Pas d’éclairs, pas de champ magnétique... rien. Sur un ton ferme, elle lui annonça :

« Il ne faut plus que tu la touches. L’esprit l’a maudite pour qu’elle ne puisse plus tuer. »

Il était évident qu’Ayanna n’était pas née pour donner la mort. C’était assurément la raison pour laquelle elle pouvait la tenir sans problème.
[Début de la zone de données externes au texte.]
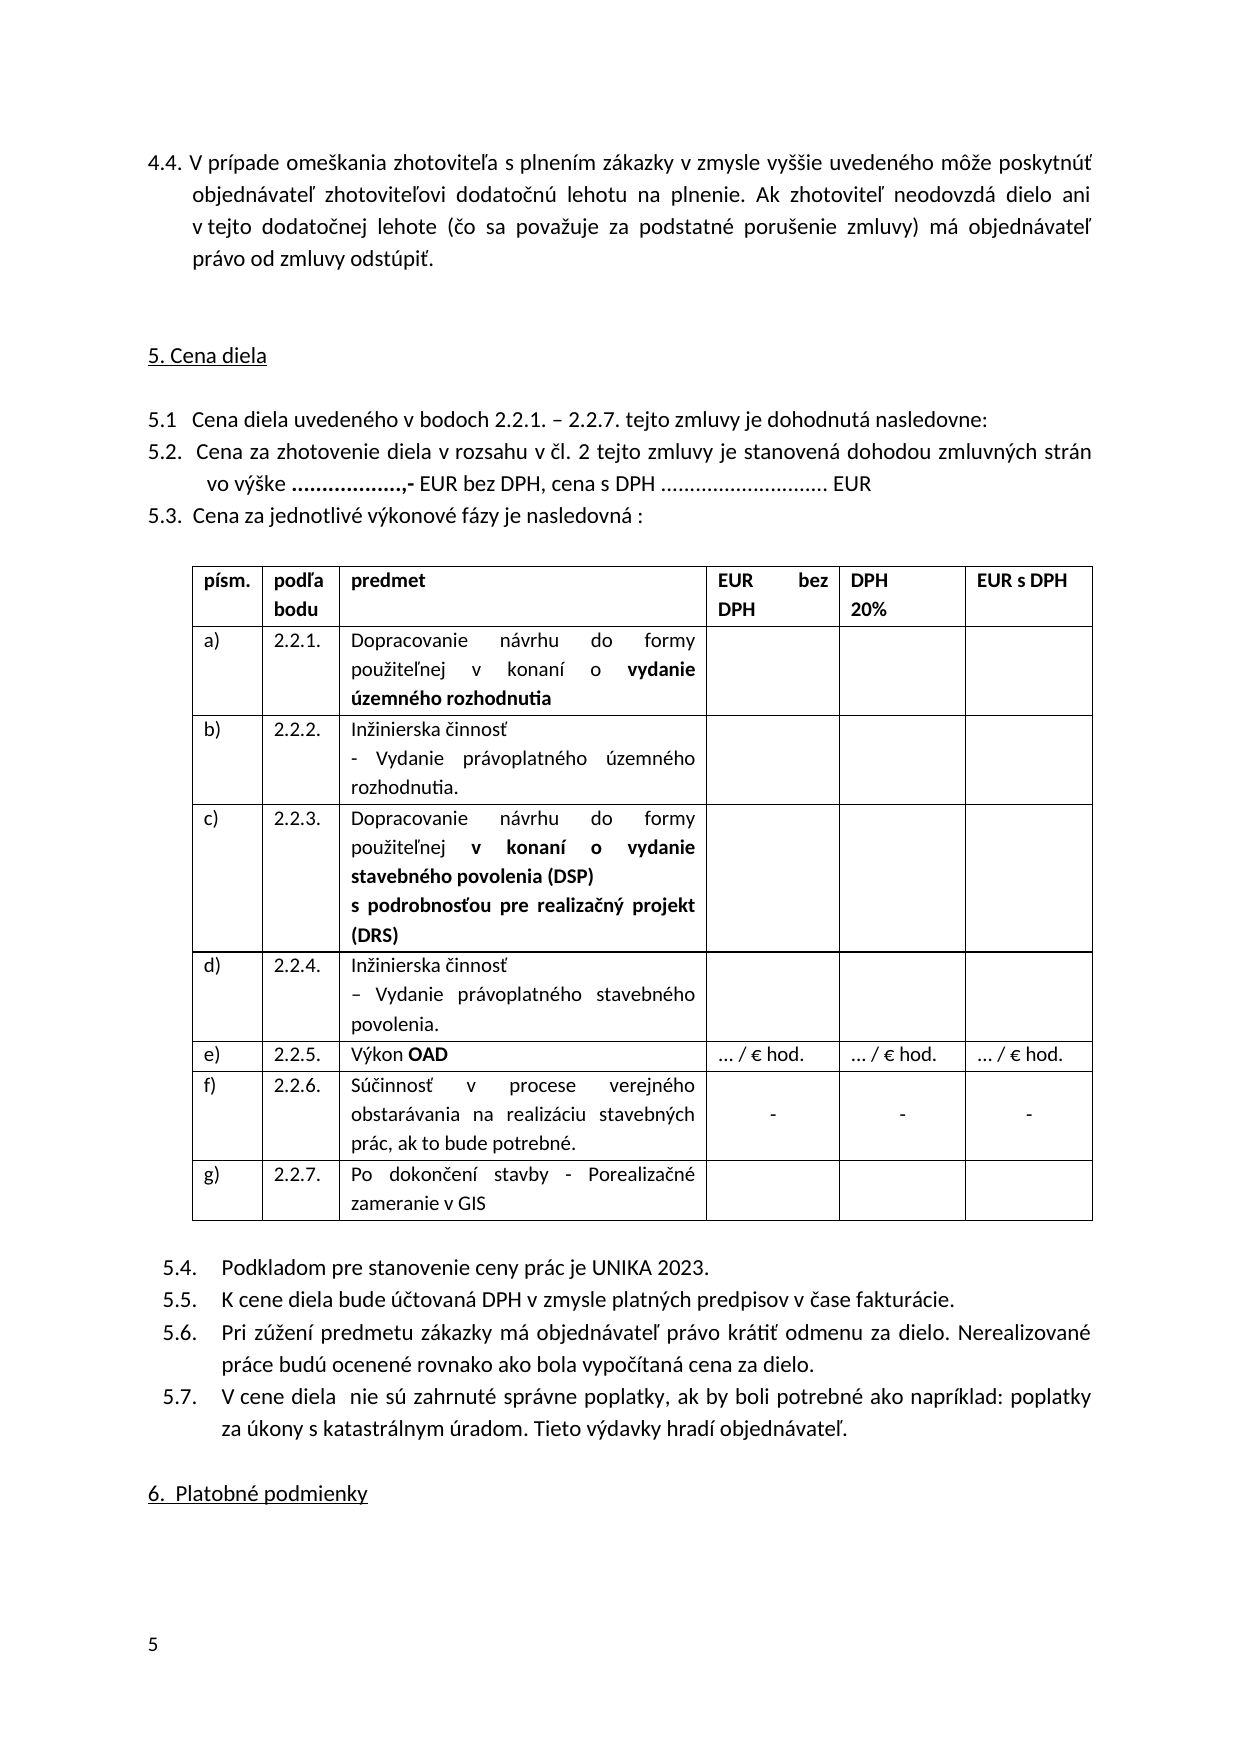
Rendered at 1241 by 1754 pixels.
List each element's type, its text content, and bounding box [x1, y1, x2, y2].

table_cell 2.2.4. [263, 953, 339, 1041]
table_header EUR s DPH [966, 567, 1092, 626]
table_cell [966, 805, 1092, 951]
table_cell 2.2.7. [263, 1161, 339, 1220]
table_cell d) [193, 953, 262, 1041]
text 5.7. V cene diela nie sú zahrnuté správne poplatky, ak by boli potrebné ako napríklad: poplatky za úkony s katastrálnym úradom. Tieto výdavky hradí objednávateľ. [162, 1382, 1093, 1442]
text 6. Platobné podmienky [148, 1479, 1093, 1507]
table_cell [966, 1161, 1092, 1220]
table_cell f) [193, 1072, 262, 1160]
text 5.3. Cena za jednotlivé výkonové fázy je nasledovná : [148, 502, 1093, 530]
table_cell Dopracovanie návrhu do formy použiteľnej v konaní o vydanie stavebného povolenia (DSP) s podrobnosťou pre realizačný projekt (DRS) [340, 805, 706, 951]
table_header predmet [340, 567, 706, 626]
table_cell Inžinierska činnosť - Vydanie právoplatného územného rozhodnutia. [340, 716, 706, 804]
text 5.2. Cena za zhotovenie diela v rozsahu v čl. 2 tejto zmluvy je stanovená dohodou zmluvných strán vo výške ..................,- EUR bez DPH, cena s DPH ............................. EUR [148, 437, 1093, 497]
table_cell ... / € hod. [840, 1042, 965, 1071]
table_cell 2.2.6. [263, 1072, 339, 1160]
table_cell - [966, 1072, 1092, 1160]
table_cell e) [193, 1042, 262, 1071]
table_cell [966, 716, 1092, 804]
table_cell Po dokončení stavby - Porealizačné zameranie v GIS [340, 1161, 706, 1220]
table_cell ... / € hod. [966, 1042, 1092, 1071]
table_cell [840, 1161, 965, 1220]
text 5. Cena diela [148, 341, 1093, 369]
table_cell g) [193, 1161, 262, 1220]
table_cell - [840, 1072, 965, 1160]
text 5.1 Cena diela uvedeného v bodoch 2.2.1. – 2.2.7. tejto zmluvy je dohodnutá nasledovne: [148, 405, 1093, 433]
table_cell [840, 716, 965, 804]
table_cell 2.2.5. [263, 1042, 339, 1071]
table_cell a) [193, 627, 262, 715]
table_cell Súčinnosť v procese verejného obstarávania na realizáciu stavebných prác, ak to bude potrebné. [340, 1072, 706, 1160]
table_header EUR bez DPH [707, 567, 839, 626]
text 5.6. Pri zúžení predmetu zákazky má objednávateľ právo krátiť odmenu za dielo. Nerealizované práce budú ocenené rovnako ako bola vypočítaná cena za dielo. [162, 1318, 1093, 1378]
table_cell [707, 627, 839, 715]
table_cell [840, 953, 965, 1041]
table_cell Výkon OAD [340, 1042, 706, 1071]
table_cell 2.2.3. [263, 805, 339, 951]
table_cell [966, 953, 1092, 1041]
text 5.4. Podkladom pre stanovenie ceny prác je UNIKA 2023. [162, 1253, 1093, 1281]
table_cell [707, 1161, 839, 1220]
text 5.5. K cene diela bude účtovaná DPH v zmysle platných predpisov v čase fakturácie. [162, 1286, 1093, 1314]
table_cell [966, 627, 1092, 715]
table_cell ... / € hod. [707, 1042, 839, 1071]
table_cell - [707, 1072, 839, 1160]
table_cell c) [193, 805, 262, 951]
table_cell 2.2.1. [263, 627, 339, 715]
table_cell [707, 805, 839, 951]
table_header DPH 20% [840, 567, 965, 626]
table_cell b) [193, 716, 262, 804]
table_cell [707, 716, 839, 804]
table_header podľa bodu [263, 567, 339, 626]
table_cell [840, 627, 965, 715]
table_header písm. [193, 567, 262, 626]
table_cell 2.2.2. [263, 716, 339, 804]
text 4.4. V prípade omeškania zhotoviteľa s plnením zákazky v zmysle vyššie uvedeného môže poskytnúť objednávateľ zhotoviteľovi dodatočnú lehotu na plnenie. Ak zhotoviteľ neodovzdá dielo ani v tejto dodatočnej lehote (čo sa považuje za podstatné porušenie zmluvy) má objednávateľ právo od zmluvy odstúpiť. [148, 148, 1093, 272]
table_cell [840, 805, 965, 951]
table_cell Inžinierska činnosť – Vydanie právoplatného stavebného povolenia. [340, 953, 706, 1041]
table_cell Dopracovanie návrhu do formy použiteľnej v konaní o vydanie územného rozhodnutia [340, 627, 706, 715]
table_cell [707, 953, 839, 1041]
« Peux-tu au moins me la montrer ? »

Elle acquiesça, s’approcha puis s’agenouilla afin qu’il pût l’observer : le dessin sur la lame semblait correspondre à une patte de loup dont la paume portait une cicatrice en forme de croix.

« Que nous veut l’Esprit Loup, Papa ?

— Je ne suis pas certain que c'était bien lui...

— Mais la marque...

— Peut-être est-il en colère ?

— Pourquoi ?

— Je ne sais pas… »

Elle s’allongea sur Maï, lequel ne recouvra ses forces qu’à la tombée de la nuit. Il avait bien du mal à s’imaginer entrer en guerre contre les esprits. Mais s’il s’agissait de protéger le bonheur qu’il partageait avec sa fille, il irait bien combattre l'esprit roi de la forêt avec, pour seules armes, sa lance et son arc.

Au moment de coucher Ayanna, celle-ci ne manqua pas de lui faire remarquer :

« Tu m’as dit que ce n’était rien tout à l’heure… Tu m’as menti. »

Il savait que, cette fois, il ne s’en sortirait pas seulement avec des excuses. Heureusement, il avait une petite idée de la manière de se faire pardonner.